Not So Stories, Edited by David Thomas Moore – Book Review

Hello humans! Have you read or been read any of the Just So Stories? I have distinct memories of a picture book I had of them as well as going to see an exceedingly colourful performance of them at a local theatre, the giant crab was made from bin lids, it was (to my eight-year-old self) amazing. But, as a child, and a privileged one at that, I didn’t ever question the colonial aspects (I say aspects, the whole thing really) of the Just So Stories and how the world view they promote is problematic. So when I saw that Rebellion Publishing were bringing out a collection called The Not-So Stories as a (sort-of) answer to Kipling’s work I was interested in getting to read them.

Not So Stories David Thomas Moore

Goodreads Summary:

Anthology of culturally diverse writers create short works in reaction to Kipling’s Just So Stories

Rudyard Kipling’s Just So Stories was one of the first true children’s books in the English language, a timeless classic that continues to delight readers to this day. Beautiful, evocative and playful, the stories of How the Whale Got His Throat or the First Letter Written paint a magical, primal world.

It’s also deeply rooted in British colonialism. Kipling saw the Empire as a benign, civilising force, and his writing can be troubling to modern readers. Not So Stores attempts to redress the balance, bringing together new and established writers of colour from around the world to take the Just So Stories back, giving voices to cultures that were long deprived them.

Find Not So Stories on Goodreads

I’ll start by saying that this collection of short stories is not a children’s book, it’s not designed to be read as an alternative bedtime story collection. I do think that some of the stories could be read to children, and certainly, the messages they impart are worth sharing, but adults and young adults can read this collection also, and should.

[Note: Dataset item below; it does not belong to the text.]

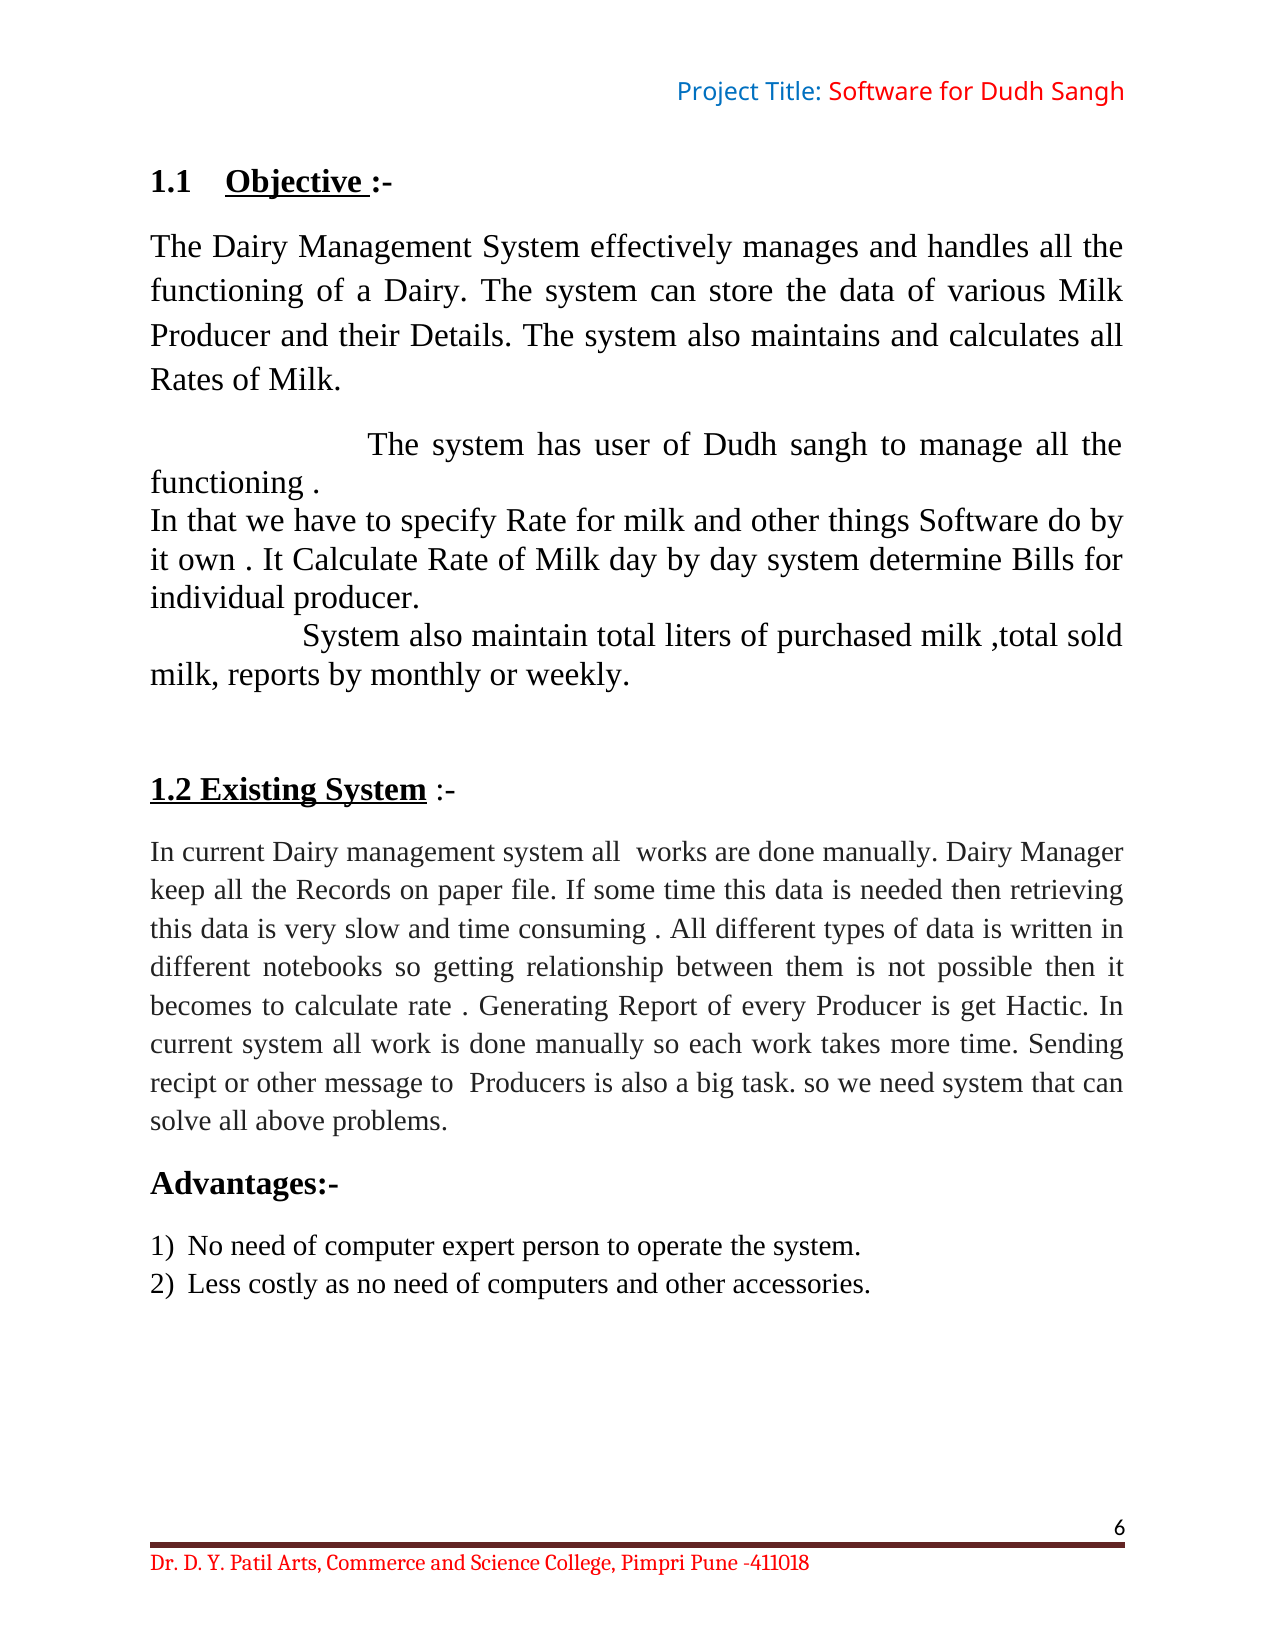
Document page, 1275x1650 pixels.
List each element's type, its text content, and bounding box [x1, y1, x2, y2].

These stories are hugely varied, some taking the source material of the Just So Stories and producing very similar sounding stories (addressing the reader as ‘best beloved’ and so forth) while others have different styles, some taking place in the modern day. It’s a collection inspired by the original matter, but it goes vastly beyond anything you might imagine from the cover and initial blurb.

One description of the book puts it best “bringing together new and established writers of colour from around the world to take the Just So Stories back, to interrogate, challenge, and celebrate their legacy.” This is exactly what this collection does.

There were some stories that stood out for me, I particularly enjoyed the reworking of The Cat Who Walked by Himself (now The Cat who walked by Herself) and also How the Camel Got Her Paid Time Off both of which were excellent reworkings of original Kipling Stories that I can just about remember from childhood.

I’ve read two collections of short stories from Rebellion Publishing now, first Infinity Wars and now Not So Stories and I have been thoroughly impressed by both. From the authors selected to write to the way the stories are collated both are exceptional. My problem with collections like this is often that I don’t feel there is enough depth so I get easily bored, not the case with Not So Stories.

One author who stuck out to me as a familiar name was Jeannette Ng who, some readers may recall, wrote Under the Pendulum Sun which was a book I enjoyed (even though parts of it got a little too weird for my tastes). But all the writers in this collection are of interest to me and I’ll have to keep an eye out for future works.

I’m not going to arrogant enough to suggest that I, a white lady, can fully comprehend the nuances of a collection such as this, in many ways this wasn’t written for me. However, I can recognise that this book is an important one, and a vital part of the movement to challenge the normalisation of colonialism.

Should you read this? Absolutely.

My rating: 4/5 stars

I received a digital review copy of this book from the publisher via NetGalley in exchange for an honest review. All opinions are my own.